**EXCERPTED RECORDS**:
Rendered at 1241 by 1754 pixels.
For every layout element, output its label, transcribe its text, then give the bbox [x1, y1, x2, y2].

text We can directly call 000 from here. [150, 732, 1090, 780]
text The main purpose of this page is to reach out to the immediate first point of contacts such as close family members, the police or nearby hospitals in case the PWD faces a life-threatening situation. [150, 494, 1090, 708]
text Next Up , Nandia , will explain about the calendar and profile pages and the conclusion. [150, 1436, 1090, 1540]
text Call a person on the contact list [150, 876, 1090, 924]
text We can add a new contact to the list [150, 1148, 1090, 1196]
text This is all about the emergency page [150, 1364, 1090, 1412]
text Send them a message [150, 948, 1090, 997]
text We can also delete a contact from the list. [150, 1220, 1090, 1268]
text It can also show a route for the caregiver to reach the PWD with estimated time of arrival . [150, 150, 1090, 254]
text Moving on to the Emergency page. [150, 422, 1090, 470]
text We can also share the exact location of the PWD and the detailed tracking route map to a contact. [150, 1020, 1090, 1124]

**TASK TO COMPLETE**:
An exact reproduction of all the records is required.

**WRITTEN SOLUTION**:
Rendered at 1241 by 1754 pixels.
For every layout element, output its label, transcribe its text, then give the bbox [x1, y1, x2, y2].

text We can directly call 000 from here. [150, 732, 1090, 780]
text The main purpose of this page is to reach out to the immediate first point of contacts such as close family members, the police or nearby hospitals in case the PWD faces a life-threatening situation. [150, 494, 1090, 708]
text Next Up , Nandia , will explain about the calendar and profile pages and the conclusion. [150, 1436, 1090, 1540]
text Call a person on the contact list [150, 876, 1090, 924]
text We can add a new contact to the list [150, 1148, 1090, 1196]
text This is all about the emergency page [150, 1364, 1090, 1412]
text Send them a message [150, 948, 1090, 997]
text We can also delete a contact from the list. [150, 1220, 1090, 1268]
text It can also show a route for the caregiver to reach the PWD with estimated time of arrival . [150, 150, 1090, 254]
text Moving on to the Emergency page. [150, 422, 1090, 470]
text We can also share the exact location of the PWD and the detailed tracking route map to a contact. [150, 1020, 1090, 1124]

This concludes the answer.